Selasa 26 May 2020 12:34 WIB

Riset: 10 Juta Orang Inggris Jadi Sukarelawan Semasa Pandemi

Jumlah sukarelawan Inggris mencapai 10 juta orang di negeri berpenduduk 67 juta jiwa.

 Kelompok sukarelawan Inggris, Bucks Angels C-19 Community Group, mempersiapkan paket bantuan di High Wycombe, Buckinghamshire, Inggris.
Foto: ANDY RAIN/EPA-EFE
Kelompok sukarelawan Inggris, Bucks Angels C-19 Community Group, mempersiapkan paket bantuan di High Wycombe, Buckinghamshire, Inggris.

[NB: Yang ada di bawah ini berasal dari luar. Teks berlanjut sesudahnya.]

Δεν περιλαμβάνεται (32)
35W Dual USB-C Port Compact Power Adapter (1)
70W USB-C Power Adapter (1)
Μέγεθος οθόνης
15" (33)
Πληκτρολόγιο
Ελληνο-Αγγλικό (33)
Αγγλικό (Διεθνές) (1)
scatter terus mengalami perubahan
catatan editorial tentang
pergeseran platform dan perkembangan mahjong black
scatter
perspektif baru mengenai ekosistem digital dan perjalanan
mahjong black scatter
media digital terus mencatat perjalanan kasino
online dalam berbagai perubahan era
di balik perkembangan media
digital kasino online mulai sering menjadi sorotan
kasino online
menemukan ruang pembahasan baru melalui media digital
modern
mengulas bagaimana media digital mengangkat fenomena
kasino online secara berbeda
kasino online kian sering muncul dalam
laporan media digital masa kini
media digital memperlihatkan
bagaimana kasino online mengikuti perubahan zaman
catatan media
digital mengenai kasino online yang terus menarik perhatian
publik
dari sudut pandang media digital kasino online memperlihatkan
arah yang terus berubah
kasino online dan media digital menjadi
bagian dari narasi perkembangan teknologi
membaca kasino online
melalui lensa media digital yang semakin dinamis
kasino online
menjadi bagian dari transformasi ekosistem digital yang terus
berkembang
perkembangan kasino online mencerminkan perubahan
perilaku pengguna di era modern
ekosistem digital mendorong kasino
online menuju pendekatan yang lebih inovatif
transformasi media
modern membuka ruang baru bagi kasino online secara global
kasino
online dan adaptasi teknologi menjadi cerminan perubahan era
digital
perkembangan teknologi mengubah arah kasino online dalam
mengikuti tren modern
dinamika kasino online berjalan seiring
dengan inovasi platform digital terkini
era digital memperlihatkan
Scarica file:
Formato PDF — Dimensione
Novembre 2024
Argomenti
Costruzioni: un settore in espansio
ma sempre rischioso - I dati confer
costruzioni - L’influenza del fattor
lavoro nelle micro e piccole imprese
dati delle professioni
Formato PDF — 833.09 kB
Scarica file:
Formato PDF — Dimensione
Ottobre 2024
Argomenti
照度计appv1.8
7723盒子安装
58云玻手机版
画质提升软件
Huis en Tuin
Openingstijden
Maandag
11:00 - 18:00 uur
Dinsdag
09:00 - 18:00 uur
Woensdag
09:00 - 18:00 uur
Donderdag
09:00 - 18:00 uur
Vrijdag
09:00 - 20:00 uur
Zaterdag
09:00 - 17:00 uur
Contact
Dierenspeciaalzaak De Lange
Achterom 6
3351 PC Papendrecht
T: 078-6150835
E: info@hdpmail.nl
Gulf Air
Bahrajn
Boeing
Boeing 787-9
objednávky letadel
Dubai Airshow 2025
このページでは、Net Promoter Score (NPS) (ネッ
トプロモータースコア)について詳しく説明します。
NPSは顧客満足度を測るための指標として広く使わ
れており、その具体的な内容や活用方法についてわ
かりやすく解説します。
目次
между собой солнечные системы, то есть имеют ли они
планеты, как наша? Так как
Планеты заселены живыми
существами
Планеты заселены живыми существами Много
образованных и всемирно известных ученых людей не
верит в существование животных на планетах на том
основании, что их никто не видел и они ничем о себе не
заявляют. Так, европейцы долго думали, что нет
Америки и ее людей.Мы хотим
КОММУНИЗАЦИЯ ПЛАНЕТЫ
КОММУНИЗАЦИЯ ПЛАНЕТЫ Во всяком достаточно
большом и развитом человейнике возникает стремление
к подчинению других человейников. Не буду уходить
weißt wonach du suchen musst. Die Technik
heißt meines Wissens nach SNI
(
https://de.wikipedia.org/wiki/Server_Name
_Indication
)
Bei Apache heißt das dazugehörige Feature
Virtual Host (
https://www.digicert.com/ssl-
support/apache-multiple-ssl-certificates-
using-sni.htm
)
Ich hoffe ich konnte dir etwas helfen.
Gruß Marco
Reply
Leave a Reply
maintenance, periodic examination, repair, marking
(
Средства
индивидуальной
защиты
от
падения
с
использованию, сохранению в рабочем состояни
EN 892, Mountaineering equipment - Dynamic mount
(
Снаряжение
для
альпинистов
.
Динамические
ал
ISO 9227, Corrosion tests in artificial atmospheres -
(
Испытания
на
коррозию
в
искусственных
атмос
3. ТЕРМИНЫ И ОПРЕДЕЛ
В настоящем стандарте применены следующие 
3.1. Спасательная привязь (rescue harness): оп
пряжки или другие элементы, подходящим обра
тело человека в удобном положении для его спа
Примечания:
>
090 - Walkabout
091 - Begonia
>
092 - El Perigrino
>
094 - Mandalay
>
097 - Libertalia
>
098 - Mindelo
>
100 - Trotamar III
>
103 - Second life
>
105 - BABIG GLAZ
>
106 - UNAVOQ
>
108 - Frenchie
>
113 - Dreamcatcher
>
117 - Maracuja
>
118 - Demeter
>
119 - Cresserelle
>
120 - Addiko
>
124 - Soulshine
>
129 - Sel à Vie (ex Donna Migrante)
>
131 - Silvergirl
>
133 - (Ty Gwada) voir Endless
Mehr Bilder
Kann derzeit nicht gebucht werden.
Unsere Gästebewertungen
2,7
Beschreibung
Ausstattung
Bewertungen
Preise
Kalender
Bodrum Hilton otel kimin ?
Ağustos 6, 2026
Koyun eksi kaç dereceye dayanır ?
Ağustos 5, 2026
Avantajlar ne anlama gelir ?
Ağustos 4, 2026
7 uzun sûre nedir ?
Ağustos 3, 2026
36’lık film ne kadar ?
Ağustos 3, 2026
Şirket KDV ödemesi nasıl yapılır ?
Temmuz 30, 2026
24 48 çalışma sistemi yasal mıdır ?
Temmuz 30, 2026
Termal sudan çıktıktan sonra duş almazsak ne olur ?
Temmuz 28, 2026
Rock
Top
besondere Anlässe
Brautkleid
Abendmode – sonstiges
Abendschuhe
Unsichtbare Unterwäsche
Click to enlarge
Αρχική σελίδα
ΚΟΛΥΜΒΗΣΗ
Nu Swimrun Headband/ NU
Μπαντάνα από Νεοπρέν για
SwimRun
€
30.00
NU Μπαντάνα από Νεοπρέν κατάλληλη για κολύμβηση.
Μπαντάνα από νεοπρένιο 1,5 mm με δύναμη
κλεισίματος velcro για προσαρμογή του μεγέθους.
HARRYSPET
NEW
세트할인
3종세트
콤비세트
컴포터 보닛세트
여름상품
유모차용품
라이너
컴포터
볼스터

REPUBLIKA.CO.ID, LONDON -- Menurut Riset, semasa pandemi Covid-19, jumlah sukarelawan Inggris telah mencapai 10 juta orang di negeri berpenduduk sekitar 67 juta orang. Bahkan banyak di antara mereka yang mengatakan akan melanjutkan aksi kemanusiaan mereka meski pandemi Covid-19 usai. 

Tak hanya tenaga, bahkan para sukarelawan juga mengulurkan tangan dalam bentuk dana untuk membantu dunia usaha lokal. Dana senilai 1 miliar poundsterling dihabiskan untuk membayar layanan jasa dan barang, termasuk gaji untuk pembersih rumah dan tukang kebun.  

Riset ini dilakukan Legal & General dan the Centre for Economics and Business Research. Riset menyebutkan satu dari lima orang dewasa Inggris (atau 19 persen), ikut kegiatan sosial lingkungan sejak lockdown berlaku 23 Maret. 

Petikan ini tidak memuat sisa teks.